Metin bloğu:
# # #

Yargıtay Kararı 3. Ceza Dairesi 2021/7125 E. 2023/22 K. 11.01.2023 T.

YARGITAY KARARI
DAİRE : 3. Ceza Dairesi
ESAS NO : 2021/7125
KARAR NO : 2023/22
KARAR TARİHİ : 11.01.2023

İNCELENEN KARARIN;
MAHKEMESİ :Ceza Dairesi
SAYISI : 2018/1012 E., 2018/1208 K.
SUÇ : Silahlı terör örgütüne üye olma
HÜKÜM : İstinaf başvurusunun esastan reddi kararı

İlk Derece Mahkemesince verilen hükme yönelik istinaf incelemesi üzerine Bölge Adliye Mahkemesi tarafından verilen kararın; 5271 sayılı Ceza Muhakemesi Kanunumun (5271 sayılı Kanun) 286 ncı maddesinin birinci fıkrası uyarınca temyiz edilebilir olduğu, 260 inci maddesinin birinci fıkrası gereği temyiz edenin hükmü temyize hak ve yetkisinin bulunduğu. 291 inci maddesinin birinci fıkrası gereği temyiz isteminin süresinde olduğu, 294 üncü maddesinin birinci fıkrası gereği temyiz dilekçesinde temyiz sebeplerine yer verildiği, 298 inci maddesinin birinci fıkrası gereği temyiz isteminin reddini gerektirir bir durumun bulunmadığı yapılan ön inceleme neticesinde tespit edilmekle, gereği düşünüldü:
I. HUKUKÎ SÜREÇ
1. Niğde 2. Ağır Ceza Mahkemesinin, 06.03.2018 tarihli ve 2017/450 – 2018/149 sayılı Kararı ile sanık hakkında silahlı terör örgütüne üye olma suçundan, 5237 sayılı Türk Ceza Kanunumun 314 üncü maddesinin ikinci fıkrası, 62 nci maddesinin birinci fıkrası, 58 inci maddesinin dokuzuncu fıkrası, 3713 sayılı Terörle Mücadele Kanunu’nun 5 inci maddesinin birici fıkrası ve Türk Ceza Kanunu’nun 53 üncü maddesinin birinci fıkrası uyarınca 6 yıl 3 ay hapis cezası ile cezalandırılmasına ve hak yoksunluklarına karar verilmiştir.

# # #

Veri kümesi:
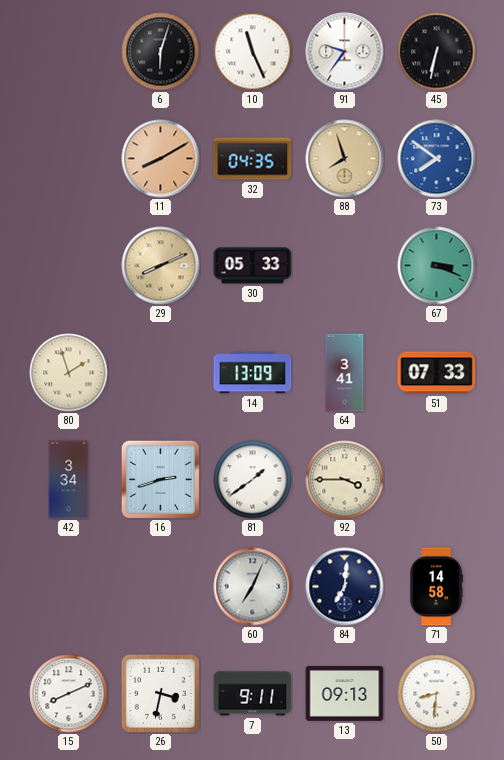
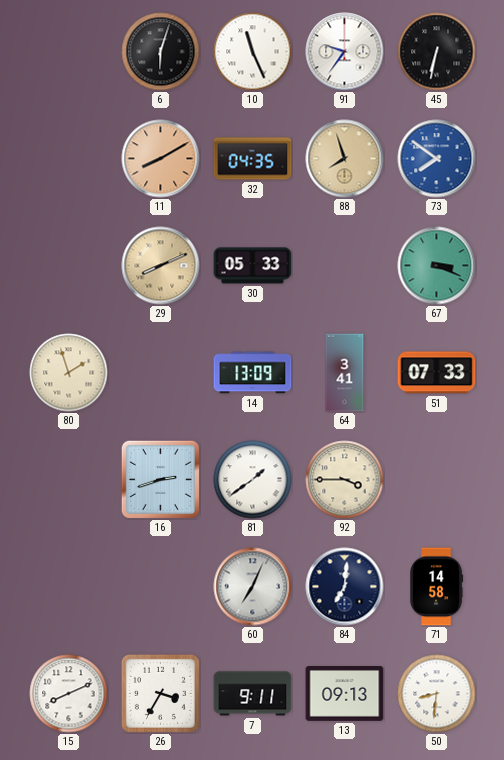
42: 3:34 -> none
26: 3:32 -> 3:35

# # #

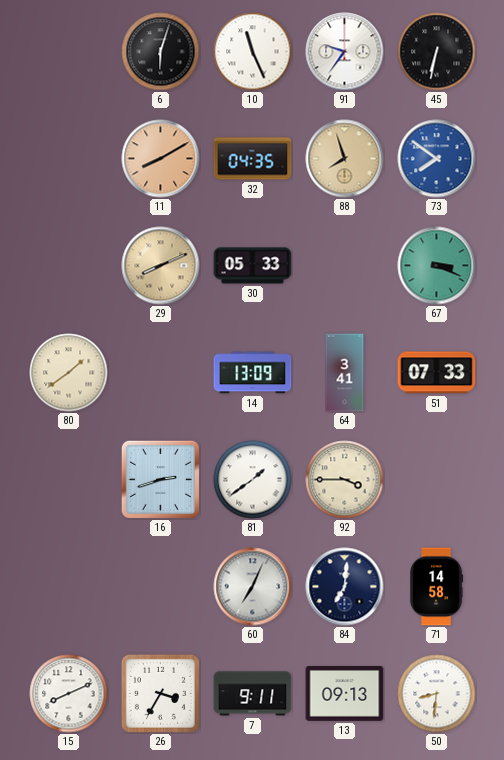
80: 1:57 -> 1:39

# # #

Alıştırma A:
Yargıtay kararına göre aşağıdaki soruları yanıtlayın:
(i) Yargıtay kararının tarihi nedir?
(ii) İncelenen kararda suç olarak ne yazılmıştır?
(iii) Niğde 2. Ağır Ceza Mahkemesi sanığa kaç yıl kaç ay hapis cezası vermiştir?
Alıştırma B: Yargıtay kararında "YARGITAY KARARI" ifadesinden "E., 2018/1208 K." ifadesine kadar olan kısmı aynen kopyalayın.

Görev yanıtı A:
(i) 11.01.2023
(ii) Silahlı terör örgütüne üye olma
(iii) 6 yıl 3 ay

Görev yanıtı B:
YARGITAY KARARI
DAİRE : 3. Ceza Dairesi
ESAS NO : 2021/7125
KARAR NO : 2023/22
KARAR TARİHİ : 11.01.2023

İNCELENEN KARARIN;
MAHKEMESİ :Ceza Dairesi
SAYISI : 2018/1012 E., 2018/1208 K.